От троллейбусной остановки мимо развороченного строительного котлована, где за неделю мало что изменилось, Люда прошла вглубь квартала. Между домами легла тень, но сумерки по-настоящему еще не наступили.

Саша ждал ее не у подъезда, а на пригорке возле низкого заборчика детского сада, откуда ему был виден и подъезд, и подходы. Он оставил заборчик, как раз когда Люда его заметила.

Ноги ее одеревенели, она стала сознавать каждый шаг — именно потому, что не глядела на Сашу и старалась о его существовании забыть. В какой-то степени это ей все же, по-видимому, удалось — иначе чем объяснить неожиданное замешательство, которое выказала она, когда у самого подъезда Саша возник перед ней въяве. Вспрыгнуло и застучало сердце.

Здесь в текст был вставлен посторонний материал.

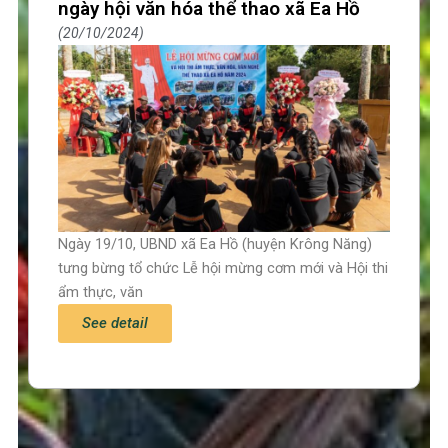
ngày hội văn hóa thể thao xã Ea Hồ
20/10/2024
Ngày 19/10, UBND xã Ea Hồ (huyện Krông Năng)
tưng bừng tổ chức Lễ hội mừng cơm mới và Hội thi
ẩm thực, văn
See detail
Trang chủ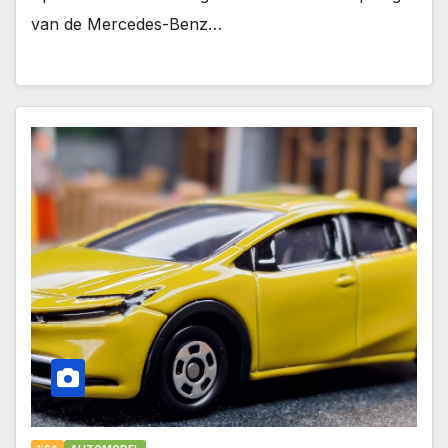
van de Mercedes-Benz…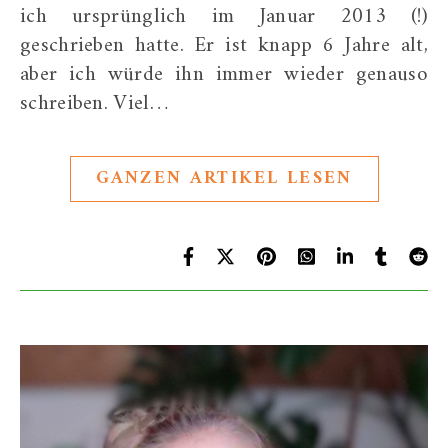
ich ursprünglich im Januar 2013 (!)
geschrieben hatte. Er ist knapp 6 Jahre alt,
aber ich würde ihn immer wieder genauso
schreiben. Viel…
GANZEN ARTIKEL LESEN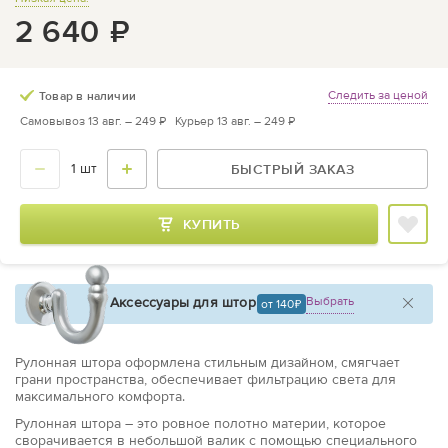
2 640
₽
Следить за ценой
Товар в наличии
Самовывоз 13 авг. –
249 ₽
Курьер 13 авг. –
249 ₽
БЫСТРЫЙ ЗАКАЗ
КУПИТЬ
Аксессуары для штор
Выбрать
от 140
Рулонная штора оформлена стильным дизайном, смягчает
грани пространства, обеспечивает фильтрацию света для
максимального комфорта.
Рулонная штора – это ровное полотно материи, которое
сворачивается в небольшой валик с помощью специального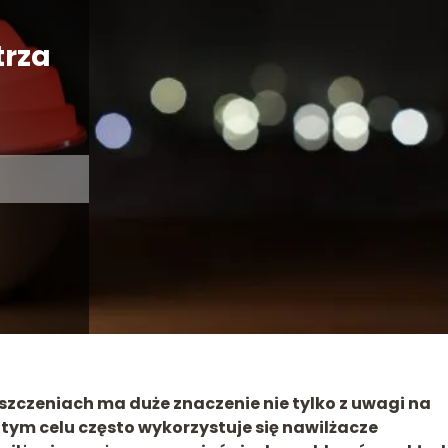
trza
zczeniach ma duże znaczenie nie tylko z uwagi na
 tym celu często wykorzystuje się nawilżacze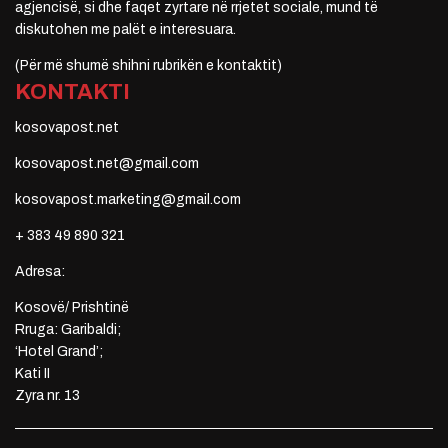
agjencisë, si dhe faqet zyrtare në rrjetet sociale, mund të
diskutohen me palët e interesuara.
(Për më shumë shihni rubrikën e kontaktit)
KONTAKTI
kosovapost.net
kosovapost.net@gmail.com
kosovapost.marketing@gmail.com
+ 383 49 890 321
Adresa:
Kosovë/ Prishtinë
Rruga: Garibaldi;
‘Hotel Grand’;
Kati II
Zyra nr. 13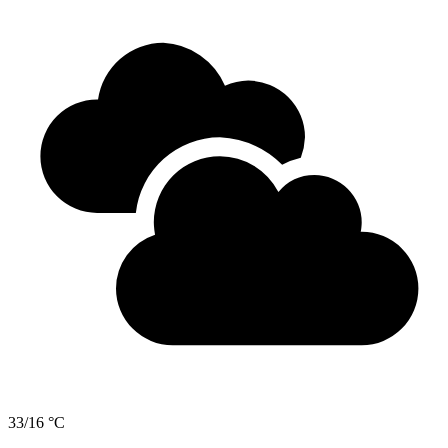
33/16 °C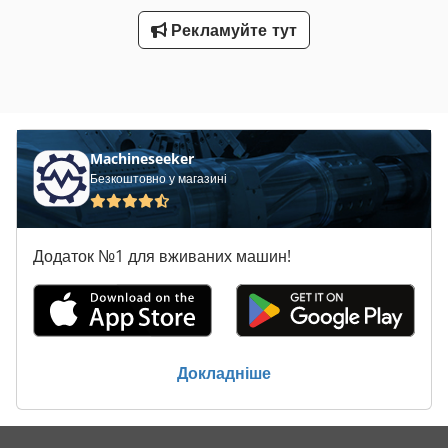
Рекламуйте тут
Machineseeker
Безкоштовно у магазині
Додаток №1 для вживаних машин!
Докладніше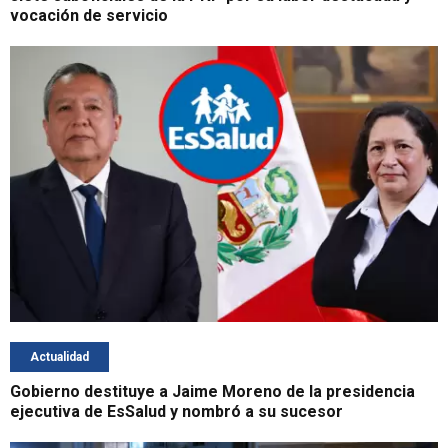
vocación de servicio
Actualidad
Gobierno destituye a Jaime Moreno de la presidencia
ejecutiva de EsSalud y nombró a su sucesor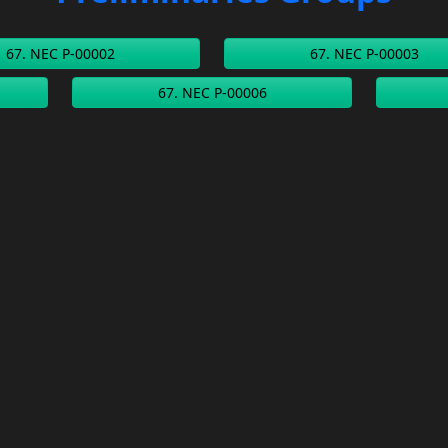
67. NEC P-00002
67. NEC P-00003
67. NEC P-00006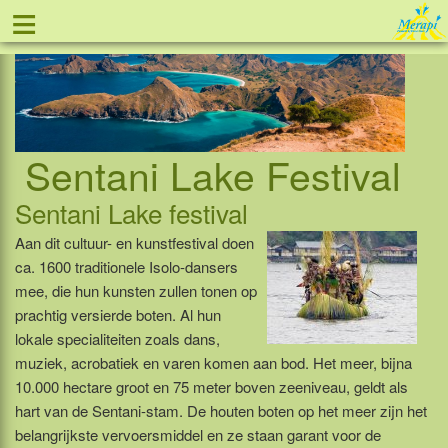
≡
Tel: 088 - 81 11 999
Sentani Lake Festival
Sentani Lake festival
Aan dit cultuur- en kunstfestival doen
ca. 1600 traditionele Isolo-dansers
mee, die hun kunsten zullen tonen op
prachtig versierde boten. Al hun
lokale specialiteiten zoals dans,
muziek, acrobatiek en varen komen aan bod. Het meer, bijna
10.000 hectare groot en 75 meter boven zeeniveau, geldt als
hart van de Sentani-stam. De houten boten op het meer zijn het
belangrijkste vervoersmiddel en ze staan garant voor de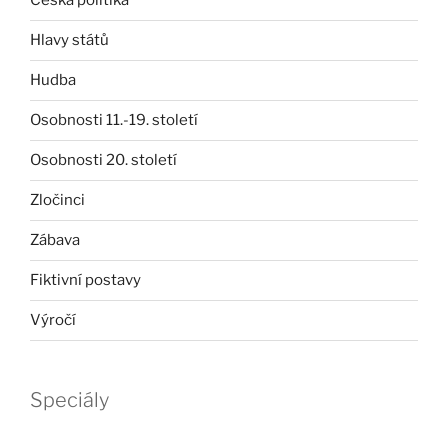
Česká politika
Hlavy států
Hudba
Osobnosti 11.-19. století
Osobnosti 20. století
Zločinci
Zábava
Fiktivní postavy
Výročí
Speciály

— Я вас все время ждал, — сказал он, протягивая розы, — но без цветов ждал, и вы не приходили. А сегодня с цветами… вы пришли. — Он говорил громко, чересчур громко, и на последних словах замялся, через пень-колоду довел свою речь до конца.

Люда взяла тонкий букетик роз, несколько штучек в целлофане, взяла, скорее, бессознательно, чем с заранее обдуманным намерением. С розами в руках ей осталось сделать пару шагов до большого ржавого короба на колесиках, который выкатили из мусоропровода к проезду. В мусор розы она и кинула — на ходу, не остановившись, и прошла в подъезд.